__Assigned task__: Filter the records below for the word "thumb". Copy each line that holds it.

(Limb landmark coordinates)

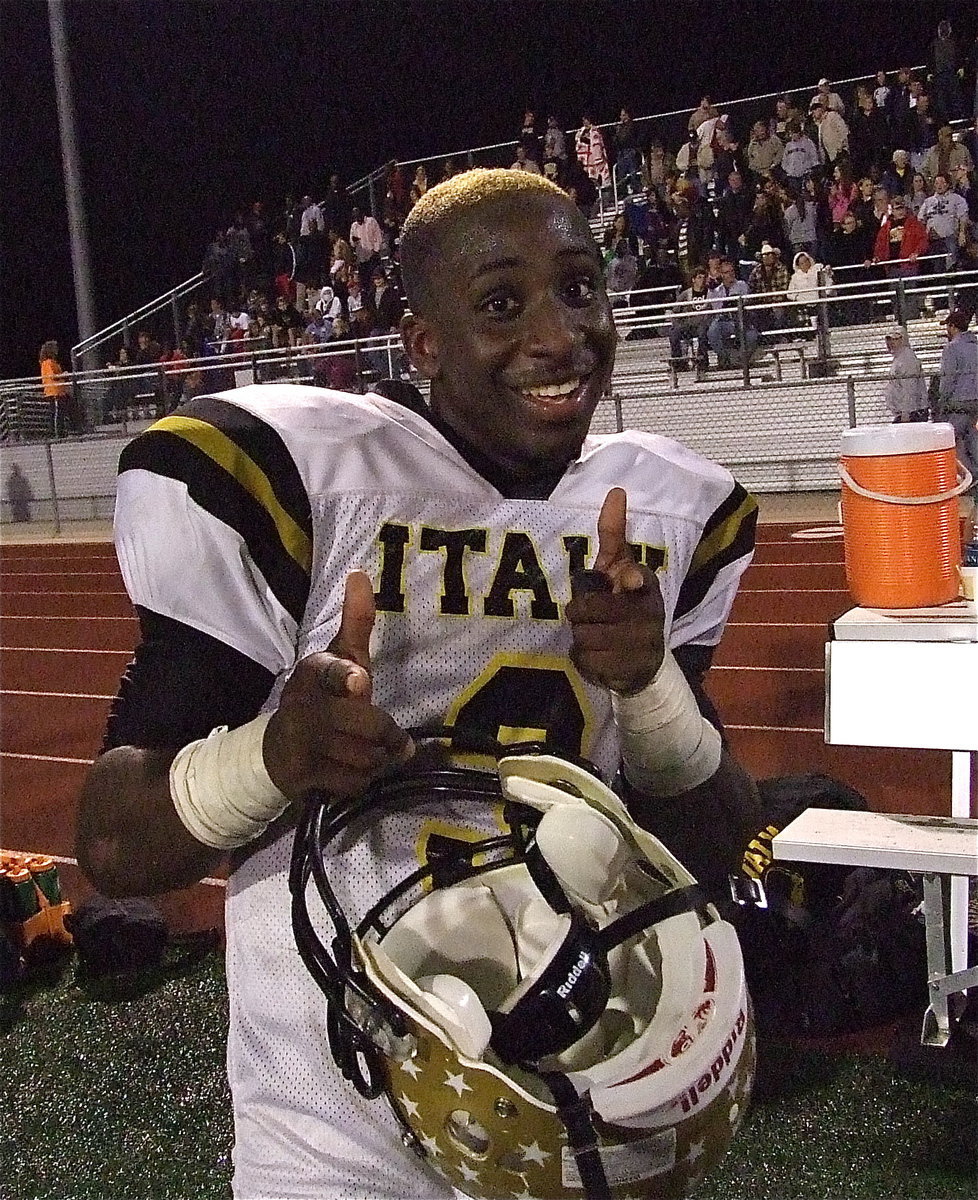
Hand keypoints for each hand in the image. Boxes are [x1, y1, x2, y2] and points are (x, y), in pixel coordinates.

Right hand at [263, 571, 412, 799]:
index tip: (360, 682)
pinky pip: (354, 782)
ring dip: (375, 759)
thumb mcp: (340, 659)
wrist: (280, 750)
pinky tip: (349, 770)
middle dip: (385, 733)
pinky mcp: (304, 774)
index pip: (330, 671)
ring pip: (364, 756)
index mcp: (314, 673)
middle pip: (366, 722)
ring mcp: (302, 741)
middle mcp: (304, 704)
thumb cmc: (323, 699)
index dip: (345, 677)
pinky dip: (360, 781)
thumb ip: (355, 621)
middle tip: (387, 736)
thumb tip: (361, 573)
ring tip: (365, 751)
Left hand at [565, 488, 664, 694]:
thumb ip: (613, 534)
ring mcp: (640, 644)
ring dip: (580, 637)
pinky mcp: (628, 670)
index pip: (639, 579)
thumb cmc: (624, 604)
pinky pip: (586, 660)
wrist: (643, 662)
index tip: (629, 581)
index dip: (632, 580)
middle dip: (580, 613)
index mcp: (646, 587)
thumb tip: (616, 491)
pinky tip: (598, 656)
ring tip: (595, 636)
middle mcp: (648, 614)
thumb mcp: (618, 567)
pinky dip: (583, 658)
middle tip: (589, 616)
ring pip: (583, 636)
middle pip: (589, 610)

__Answer to the exercise__:
thumb mcp: (340, 659)
thumb cmc: (323, 699)
thumb ip: (355, 621)
thumb tip: (361, 573)
thumb ip: (613, 534)
thumb cmc: (624, 604)
thumb tip: (616, 491)
thumb mcp: (618, 567)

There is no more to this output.